- DVD cover
- Directed by: Shinya Tamada
- Written by: Atsushi Asada
- Produced by: Tatsuya Matsuoka; Yu Kato;
- Starring: Tōko Miura Atsuko Maeda Marika Itō Kuu Izima Kou Maehara Mizuki Maehara Chizuru Asano Reiko Tajima Maki Sakai Hiroki Miyake
- Cinematography: Kei Nakase
- Edited by: Keisuke Tominaga
- Music by: Izumi Matsuno
- Production company: (not) HEROINE movies
- Distributed by: Rabbit House
- Release date: December 16, 2022 (Japan);
- Country: Japan
- Language: Japanese

= I Am What I Am (2022 film) =

I Am What I Am (そばかす, Sobakasu) is a Japanese film released on December 16, 2022, and is the third production by (not) HEROINE movies. It was written by Atsushi Asada, directed by Shinya Tamada, and stars Tōko Miura in the lead role.
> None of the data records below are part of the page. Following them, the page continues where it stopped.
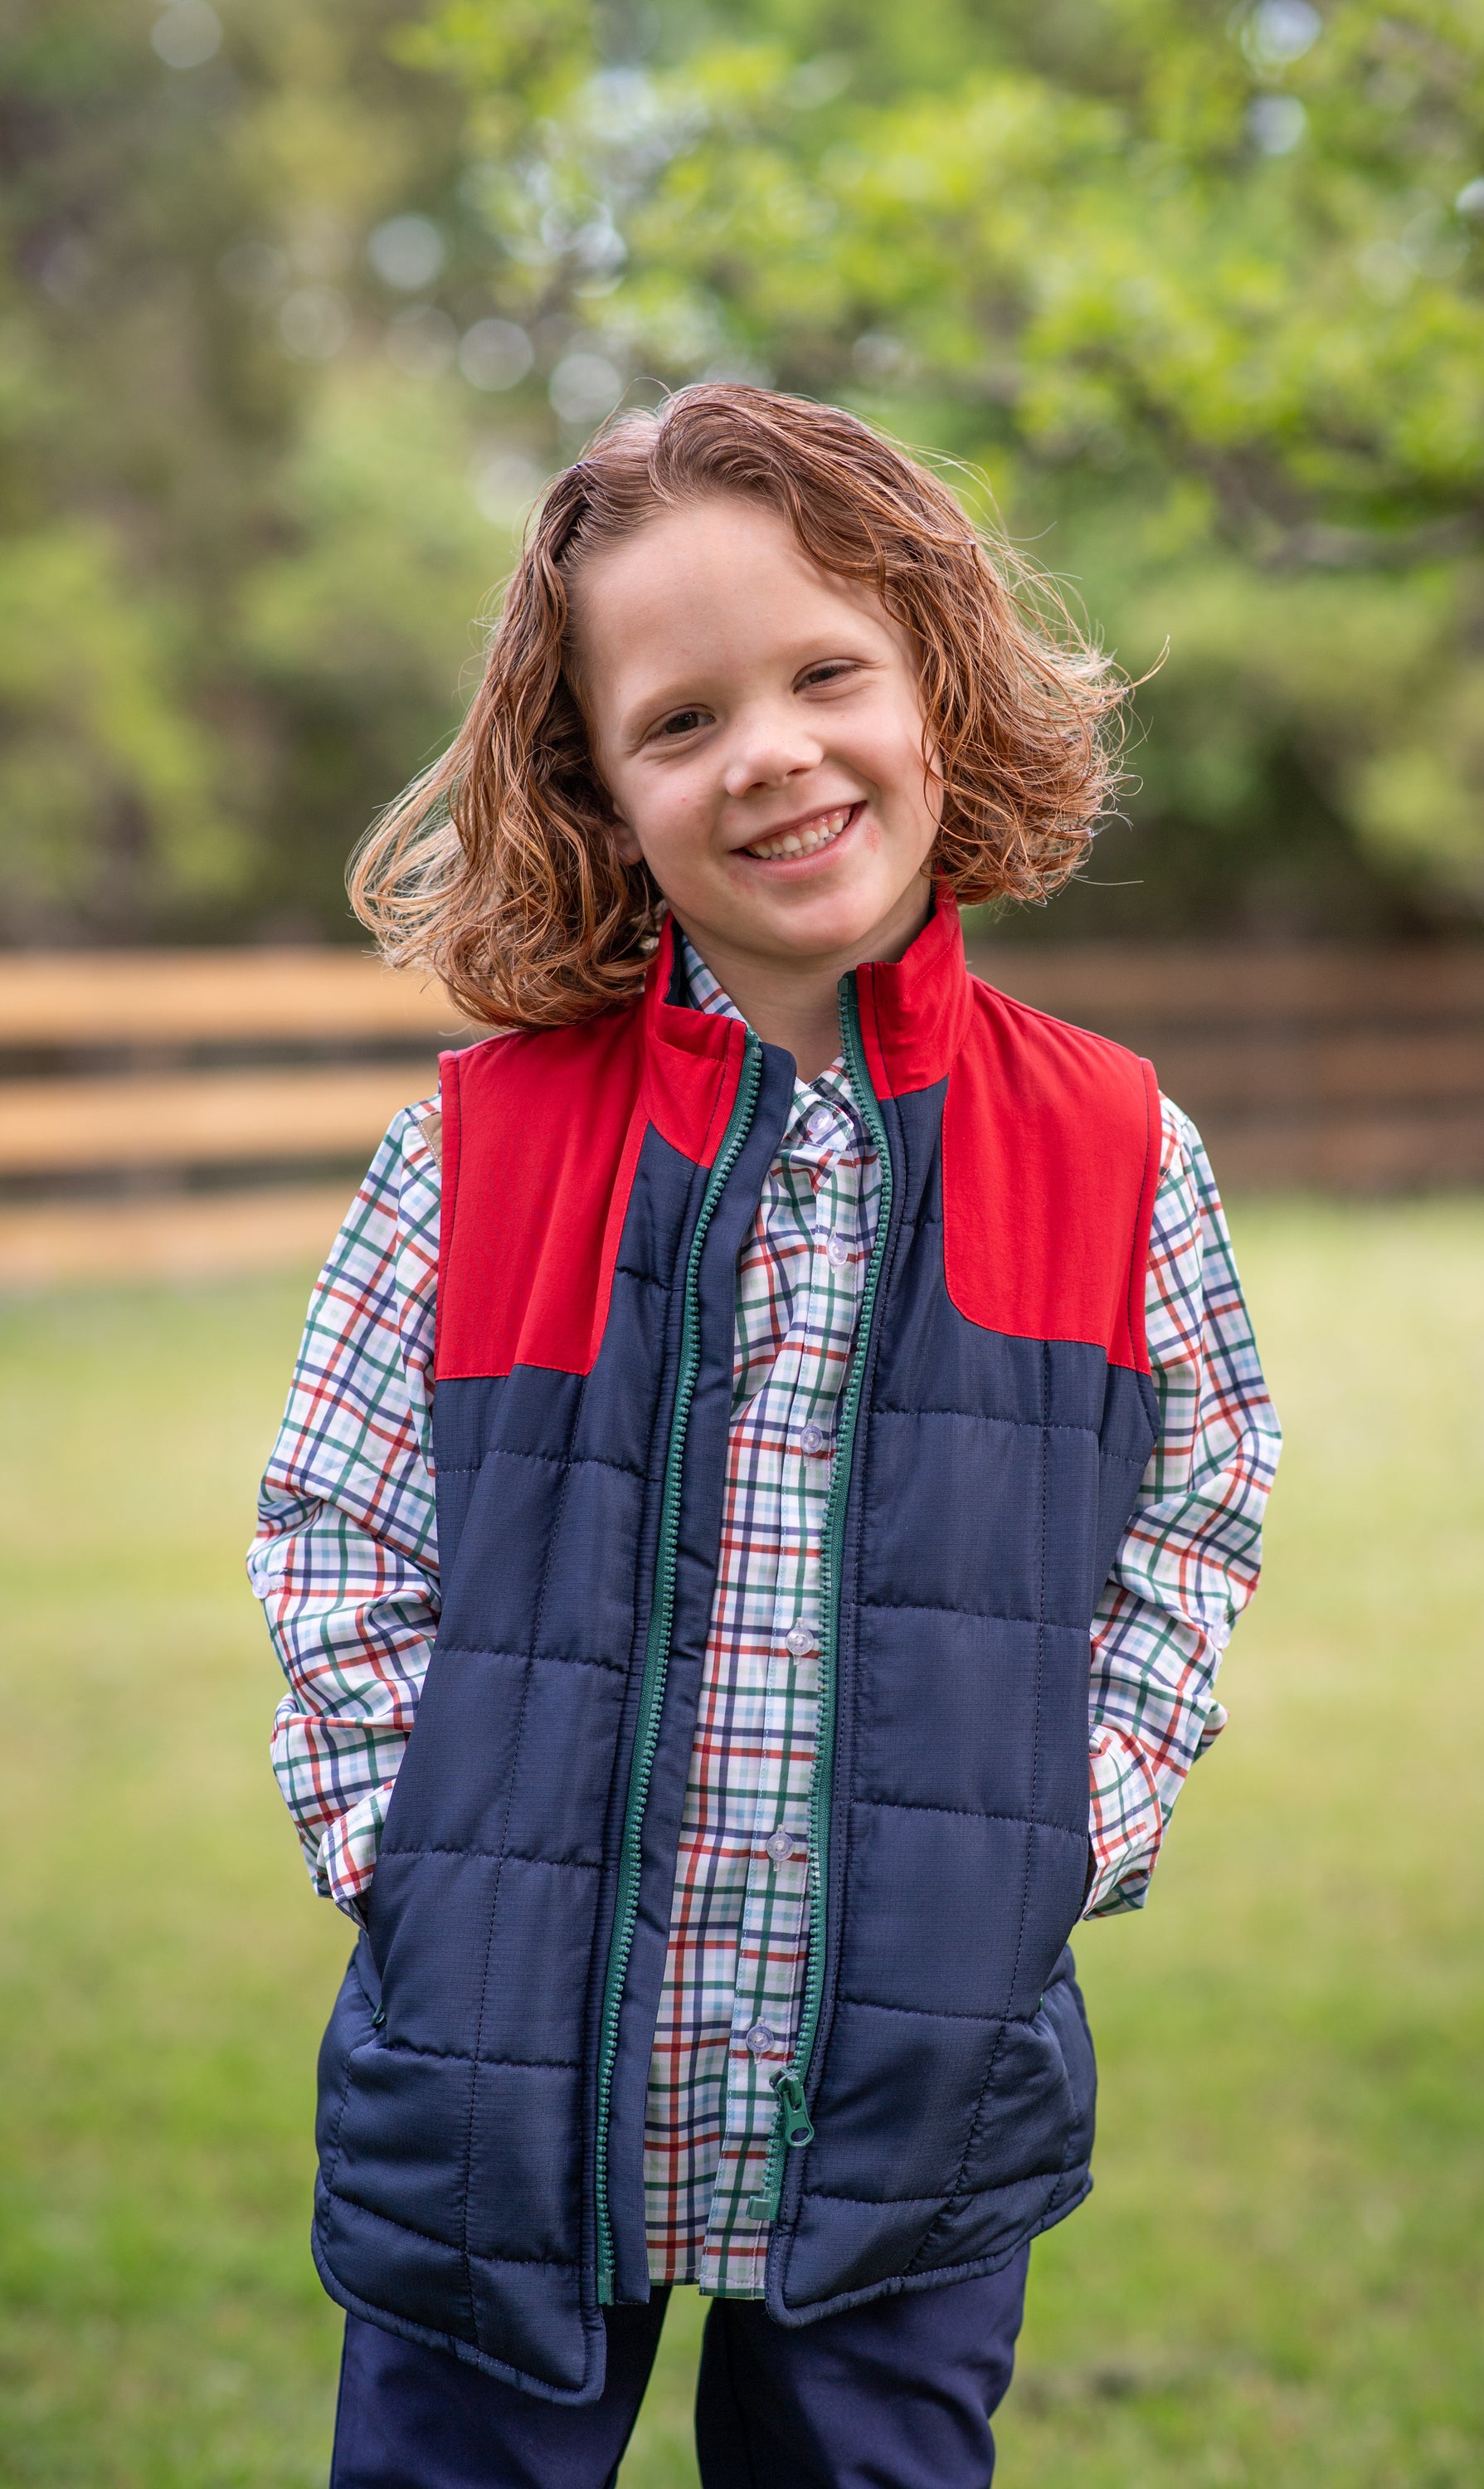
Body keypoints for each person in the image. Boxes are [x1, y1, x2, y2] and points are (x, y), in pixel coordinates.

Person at [248, 383, 1280, 2489]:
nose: (774, 755)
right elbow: (334, 1525)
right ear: (601, 789)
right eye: (683, 718)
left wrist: (1064, 1831)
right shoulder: (480, 1144)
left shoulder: (1106, 1141)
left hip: (917, 2072)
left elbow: (1200, 1500)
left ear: (937, 691)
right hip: (501, 2074)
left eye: (827, 674)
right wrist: (409, 1861)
The film is about Kasumi Sobata, an aromantic asexual woman struggling in an amatonormative world.

== Cast ==
- Tōko Miura as Kasumi 'Sobakasu' Sobata: A woman who works in a call center after abandoning her dreams of becoming a cellist. She has never experienced romantic attraction.
- Atsuko Maeda as Maho Yonaga: Kasumi's classmate from her days in middle school.
- Marika Itō as Mutsumi Shinohara: Kasumi's younger sister, who is married to an OB/GYN and expecting a child soon.
- Kuu Izima as Sho Kogure: A man who Kasumi is forced to attend a matchmaking meeting with by her mother.
- Kou Maehara as Tsuyoshi Yashiro: Kasumi's classmate from her days in grade school.
- Takumi Kitamura as Hikaru Tendo: Kasumi's coworker.
- Reiko Tajima as Miyako Sobata: Kasumi's grandmother.
- Maki Sakai as Natsumi Sobata: Kasumi and Mutsumi's mother. She hopes that Kasumi will get married soon.
- Hiroki Miyake as Junichi Sobata: Kasumi and Mutsumi's father.